- Australia / India
- Dates: 5 – 11 December 2024
- Captains: Tahlia McGrath / Harmanpreet Kaur

One Day International series
- Results: Australia won the 3-match series 3–0
- Most runs: Georgia Voll (173) / Smriti Mandhana (122)
- Most wickets: Megan Schutt (8) / Arundhati Reddy (4) Renuka Singh Thakur (4)
- Player of the series: Annabel Sutherland (Aus)

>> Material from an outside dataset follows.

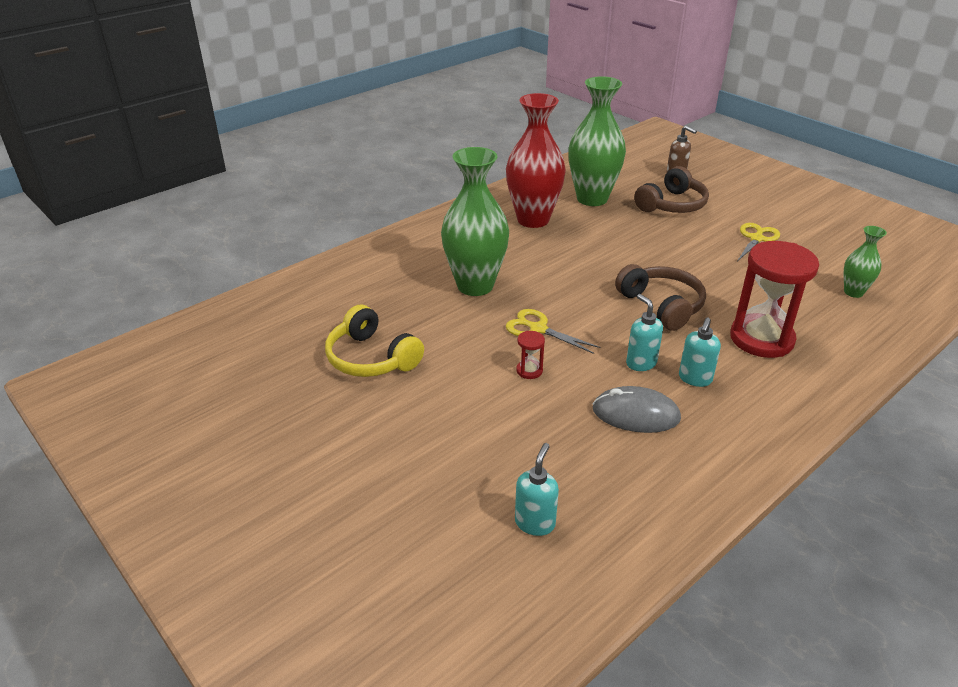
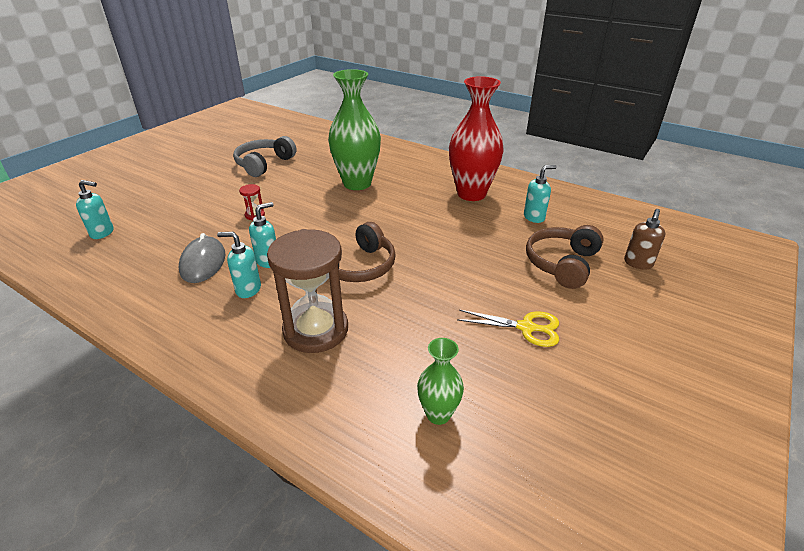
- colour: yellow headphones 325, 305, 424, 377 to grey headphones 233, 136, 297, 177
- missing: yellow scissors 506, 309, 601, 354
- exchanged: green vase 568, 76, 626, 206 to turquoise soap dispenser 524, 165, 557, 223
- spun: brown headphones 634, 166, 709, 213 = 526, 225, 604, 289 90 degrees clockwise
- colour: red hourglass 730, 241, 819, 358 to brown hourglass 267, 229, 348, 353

= India women's cricket team in Australia in 2024–25 =

International cricket tour

The India women's cricket team toured Australia in December 2024 to play three One Day International (ODI) matches against Australia women's cricket team. The series formed part of the 2022–2025 ICC Women's Championship. In March 2024, the Cricket Australia (CA) confirmed the fixtures for the tour, as a part of the 2024–25 home international season. The series was run alongside the men's Test series between Australia and India.

==Squads==

| Australia | India |
|---|---|
| Tahlia McGrath (c); Ashleigh Gardner (vc); Darcie Brown; Kim Garth; Alana King; Phoebe Litchfield; Sophie Molineux; Beth Mooney (wk); Ellyse Perry; Megan Schutt; Annabel Sutherland; Georgia Voll; Georgia Wareham; | Harmanpreet Kaur (c); Smriti Mandhana (vc); Yastika Bhatia (wk); Uma Chetry (wk); Harleen Deol; Richa Ghosh (wk); Tejal Hasabnis; Minnu Mani; Priya Mishra; Priya Punia; Arundhati Reddy; Jemimah Rodrigues; Titas Sadhu; Deepti Sharma; Saima Thakor; Renuka Singh Thakur; Radha Yadav; |

On 27 November, Yastika Bhatia was ruled out of the series due to wrist injury, with Uma Chetry named as her replacement. On 11 December, Priya Punia was ruled out of the third ODI with a left knee injury.

==A team series==
India A toured Australia in August 2024 to play the Australia A. The tour consisted of one unofficial Test, three unofficial ODI and three unofficial T20I matches.

===Squads===

| AUS Australia A |  | IND India A |
|---|---|---|
| Unofficial Test | Unofficial ODIs and T20Is | Unofficial Test, ODIs and T20Is |
| Tahlia McGrath (c); Charli Knott (vc); Maitlan Brown; Maddy Darke; Sophie Day; Nicole Faltum (wk); Tess Flintoff; Katie Mack; Grace Parsons; Kate Peterson; Courtney Sippel; Tayla Vlaeminck; Tahlia Wilson; | Charli Knott (c); Nicole Faltum (vc, wk); Maitlan Brown; Maddy Darke (wk); Sophie Day; Emma de Broughe; Tess Flintoff; Katie Mack; Lilly Mills; Grace Parsons; Kate Peterson; Courtney Sippel; Georgia Voll; | Minnu Mani (c); Shweta Sehrawat (vc); Raghvi Bist; Uma Chetry (wk); Shipra Giri (wk); Tejal Hasabnis; Saika Ishaque; Tanuja Kanwar; Mannat Kashyap; Priya Mishra; Kiran Navgire; Priya Punia; Sajeevan Sajana; Sayali Satghare; Shubha Satheesh; Shabnam Shakil; Meghna Singh; Soppadhandi Yashasri; |

Saima Thakor was named as travelling reserve.

Cricket Australia announced their Australia A squad in early July 2024, naming Tahlia McGrath as their white ball captain and Charli Knott named red ball captain.

Board of Control for Cricket in India announced India A squad in July 2024, naming Minnu Mani as the side's captain along with Shweta Sehrawat as the vice-captain.